We define a parameter S G to quantify the side-length of an individual cell as a percentage of the total side-length of the region. Recall that our region is 1000 metres × 1000 metres. Hence, when S G =10 %, each cell has an area of 100 metres × 100 metres, hence there will be 100 cells i.e., groups. Similarly, when S G =30 %, each cell has an area of 300 metres × 300 metres, hence there will be 11.11≃12 cells. (Notably, the group corresponding to the last cell is likely to have fewer MPs than the first eleven cells.) Observe how the number of cells (and consequently, groups) decreases drastically with increase in S G .

Figure 12 depicts the effect of variations in S G . At low values of S G , the number of groups is high, but each group is relatively small in size due to fragmentation. Hence, it becomes more difficult for the group leaders to obtain k relevant items for sending to the broker. Thus, group members behave more like individual rankers, thereby not fully realizing the benefits of group-based collaboration. Hence, ETG exhibits improved performance as S G is increased from 10 % to 30 % due to increase in group size.

Fig. 12
figure 12

Effect of variations in the group size

On the other hand, at high values of S G , group size becomes large, hence relatively fewer groups exist. However, when the group size is too large, performance degrades. In the extreme case when the group encompasses the whole region, the performance essentially reduces to that of ETK and ETK+ because all the MPs act as part of one group. This explains why the performance of ETG degrades and becomes comparable to that of ETK and ETK+, at S G =40 % and beyond. Observe that ETG performs best at S G =30 % when the group sizes are neither too small nor too large. Interestingly, MSG is highest for ETG at S G =30 % due to more group interactions in processing a larger number of successful queries.

7 Conclusion

We have proposed the E-Top system for efficiently processing top-k queries in M-P2P networks. E-Top issues economic rewards to the MPs, which send relevant data items, and penalizes peers otherwise, thereby optimizing the communication traffic. Peers use the payoffs as a means of feedback to re-evaluate the scores of their items for re-ranking purposes.

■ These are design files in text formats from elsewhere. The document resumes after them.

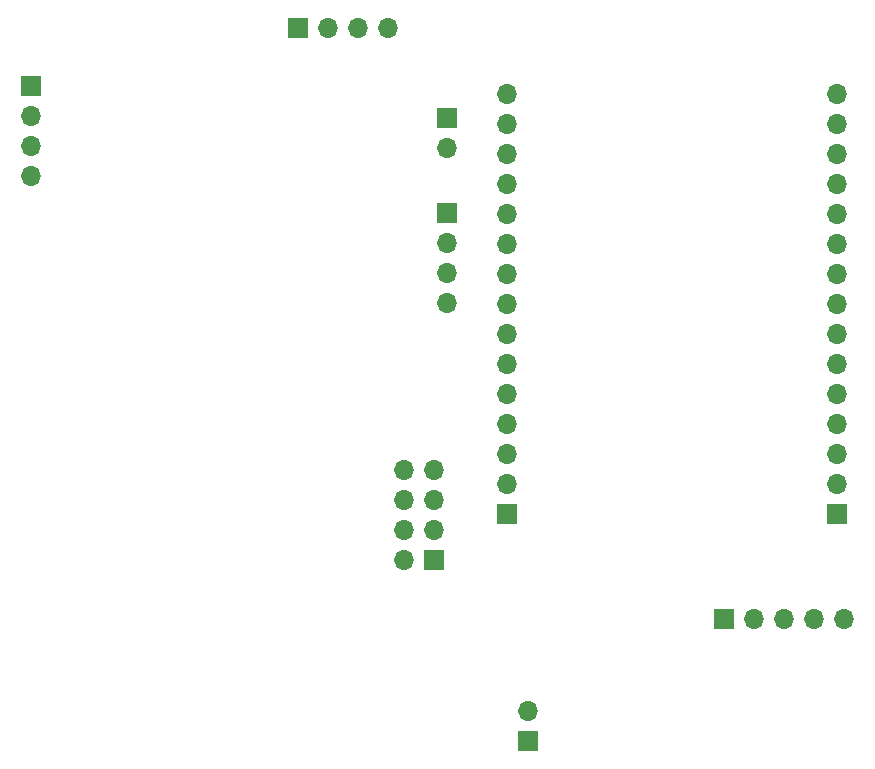
<source format=gbr>
%TF.GenerationSoftware,KiCad,Pcbnew,(5.99.0-9565-gc0f3e53b52)*%
%TF.CreationDate,2021-04-08T11:44:11+02:00*%
%TF.ProjectId,Smogly1,536d6f67-6c79-4312-9e6b-696361645f70,rev?*%
%TF.SameCoordinates,Original*%
%TF.FileFunction,Soldermask,Bot*%
%TF.FilePolarity,Negative*%
%FSLAX46Y46*%
G04 Gerber Fmt 4.6, Leading zero omitted, Abs format (unit mm)*
G04 Created by KiCad (PCBNEW (5.99.0-9565-gc0f3e53b52)) date 2021-04-08 11:44:11*
%MOMM*%
%LPD*%
G01*
G04 APERTURE LIST*
%ADD10R,1.700000X1.700000*%
%ADD11O,1.700000X1.700000*%
G04 APERTURE END LIST*
D10*
%TO.C,J2*%
X207600000Y-72800000D03*
D11*
X210140000Y-72800000D03*
X212680000Y-72800000D03*
X215220000Y-72800000D03*
%TD*%
D10*
%TO.C,J1*%
X227050000Y-133125000D03*
D11*
X227050000Y-130585000D03*
%TD*%
D10*
%TO.C,J8*%
X220200000Y-88450000D03*
D11*
X220200000Y-90990000D03*
X220200000Y-93530000D03*
X220200000Y-96070000D03*
%TD*%
D10*
%TO.C,J6*%
X220200000Y-80400000D03*
D11*
X220200000Y-82940000D03*
%TD*%
D10*
%TO.C,J10*%
X253250000Y-113920000D03*
D11*
X253250000Y-111380000D03*
X253250000Y-108840000D03*
X253250000Y-106300000D03*
X253250000Y-103760000D03*
X253250000Y-101220000D03*
X253250000Y-98680000D03*
X253250000Y-96140000D03*
X253250000Y-93600000D03*
X253250000Y-91060000D03*
X253250000Y-88520000D03*
X253250000Y-85980000D03*
X253250000Y-83440000D03*
X253250000Y-80900000D03*
X253250000Y-78360000D03*
%TD*%
D10*
%TO.C,J5*%
X219100000Y-117800000D03*
D11*
X216560000Y-117800000D03*
X219100000Y-115260000D03*
X216560000Y-115260000D03*
X219100000Y-112720000D03*
X216560000Y-112720000D03*
X219100000Y-110180000D03*
X216560000Y-110180000D03*
%TD*%
D10*
%TO.C,J11*%
X225310000Y-113920000D03*
D11*
X225310000Y-111380000D03*
X225310000Y-108840000D03*
X225310000Y-106300000D03*
X225310000Y-103760000D03*
X225310000Y-101220000D03*
X225310000Y-98680000D03*
X225310000Y-96140000D03*
X225310000Y-93600000D03*
X225310000Y-91060000D03*
X225310000Y-88520000D03*
X225310000Y-85980000D03*
X225310000Y-83440000D03*
X225310000Y-80900000D03*
X225310000Y-78360000D03*
%TD*%
D10*
%TO.C,J4*%
X243725000Y-122800000D03*
D11*
X246265000Y-122800000D03*
X248805000Y-122800000D03*
X251345000Y-122800000D03*
X253885000Y-122800000D03*
%TD*%
D10*
%TO.C,J3*%
X185000000Y-77700000D03*
D11*
X185000000Y-80240000D03*
X185000000Y-82780000D03*
X185000000Y-85320000D03*
%TD*%
M02*

</source>
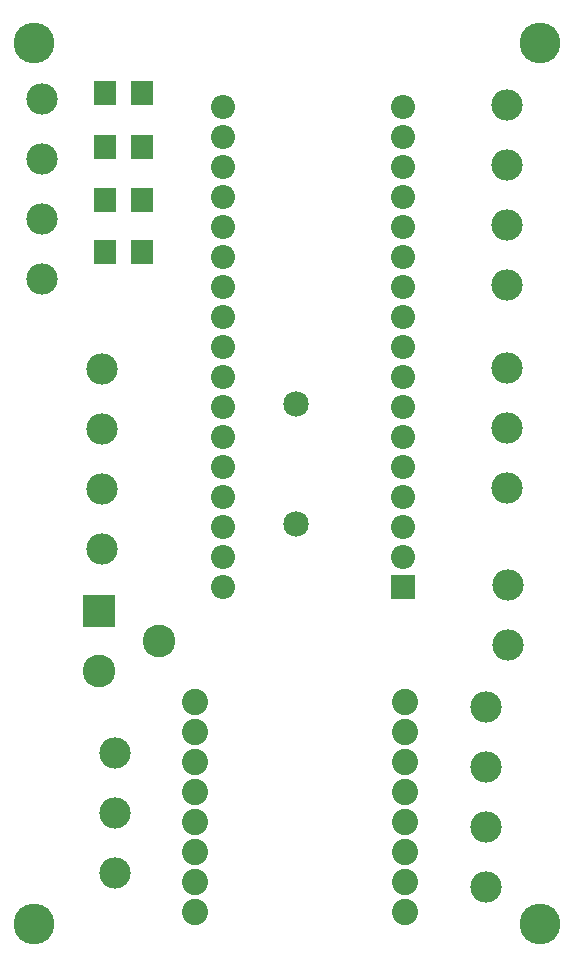
<source format=gts>
G04 MADE WITH FRITZING*
G04 WWW.FRITZING.ORG*
G04 DOUBLE SIDED*
G04 HOLES PLATED*
G04 CONTOUR ON CENTER OF CONTOUR VECTOR*
%ASAXBY*%
%FSLAX23Y23*%
%MOIN*%
%OFA0B0*%
%SFA1.0B1.0*%
%ADD10C,0.104488*%
%ADD11C,0.085000*%
%ADD12C,0.135984*%
%ADD13C,0.087701*%
%ADD14C,0.080555*%
%ADD15C,0.080583*%
%ADD16C,0.109000*%
%ADD17R,0.080570X0.080542*%
%ADD18R,0.109000X0.109000*%
%ADD19R,0.072992X0.084803*%
%LNMASK1*%
G90*
G70*
G54D10*
X381Y690D03*
X381Y490D03*
X381Y290D03*
X337Y1969D03*
X337Y1769D03*
X337Y1569D03*
X337Y1369D03*
X1686Y2850D03*
X1686Y2650D03*
X1686Y2450D03*
X1686Y2250D03*
X137Y2870D03*
X137Y2670D03*
X137Y2470D03*
X137Y2270D03*
G54D11*
X983Y1854D03*
X983Y1454D03*
G54D12*
X1796Y122D03*
X1796Y3057D03*
X110Y3057D03*
X110Y122D03*
G54D13*
X648Y861D03*
X648Y761D03*
X648Y661D03*
X648Y562D03*
X648Y462D03*
X648Y362D03*
X648Y262D03*
X648Y162D03*
X1347Y861D03*
X1347Y761D03*
X1347Y661D03*
X1347Y562D03*
X1347Y462D03*
X1347Y362D03*
X1347Y262D03*
X1347Y162D03*
G54D14*
X1341Y1245D03*
X1341Y1345D03*
X1341Y1445D03*
X1341Y1545D03*
X1341Y1645D03*
X1341Y1745D03*
X1341Y1845D03*
X1341Y1945D03*
X1341Y2045D03*
G54D15*
X1341Y2145D03*
X1341Y2245D03*
X1341Y2345D03*
G54D14*
X1341Y2445D03*
X1341Y2545D03*
G54D15*
X1341Y2645D03*
X1341Y2745D03*
X1341Y2845D03*
G54D14*
X741Y1245D03*
X741Y1345D03*
X741Y1445D03*
X741Y1545D03*
X741Y1645D03*
X741Y1745D03*
X741Y2045D03*
G54D15*
X741Y2145D03*
G54D14*
X741Y1945D03*
X741Y1845D03*
G54D15*
X741Y2245D03*
X741Y2345D03*
G54D14*
X741Y2445D03*
X741Y2545D03*
G54D15*
X741Y2645D03*
X741Y2745D03*
X741Y2845D03*
G54D16*
X326Y965D03*
X326Y1165D03*
X526Y1065D03*
G54D10*
X1617Y843D03*
X1617Y643D03*
X1617Y443D03*
X1617Y243D03*
X1687Y1973D03*
X1687Y1773D03*
X1687Y1573D03*
X1690Y1252D03*
X1690Y1052D03*
G54D17*
X1341Y1245D03*
G54D18*
X326Y1165D03*
G54D19*
X348Y2889D03*
X470Y2889D03*
X348Y2361D03*
X470Y2361D03*
X348Y2709D03*
X470Y2709D03*
X348Y2534D03*
X470Y2534D03*
G04 End of Mask1*
M02*
</source>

E-Top uses three economic incentive schemes, namely ETK, ETK+ and ETG. In ETK and ETK+, MPs act individually, the difference being that ETK performs equal distribution of payoffs to the rankers, while ETK+ uses a weighted distribution. ETG extends ETK and ETK+ by considering MP collaboration in groups. Our performance evaluation demonstrates that E-Top is indeed effective in improving the performance of top-k queries in terms of query response times and accuracy at reasonable communication traffic cost.

Recall that in this work, we have considered only one broker towards serving a given top-k query in a given query path. In the near future, we plan to further enhance system scalability by requiring multiple brokers per query for providing better services to the mobile peers, albeit at the cost of increased communication overhead in terms of energy and bandwidth. There is no restriction over considering multiple brokers, but in that case the inter-broker communication further increases communication traffic, thereby degrading the overall performance of the system. This is due to the fact that the nearby brokers periodically exchange the information (such as global ranking list (T G ), number of unique MPs that interacted with brokers, etc.) with each other, to maintain consistency in such a dynamic environment. Additionally, we will create a small prototype to provide a proof of concept.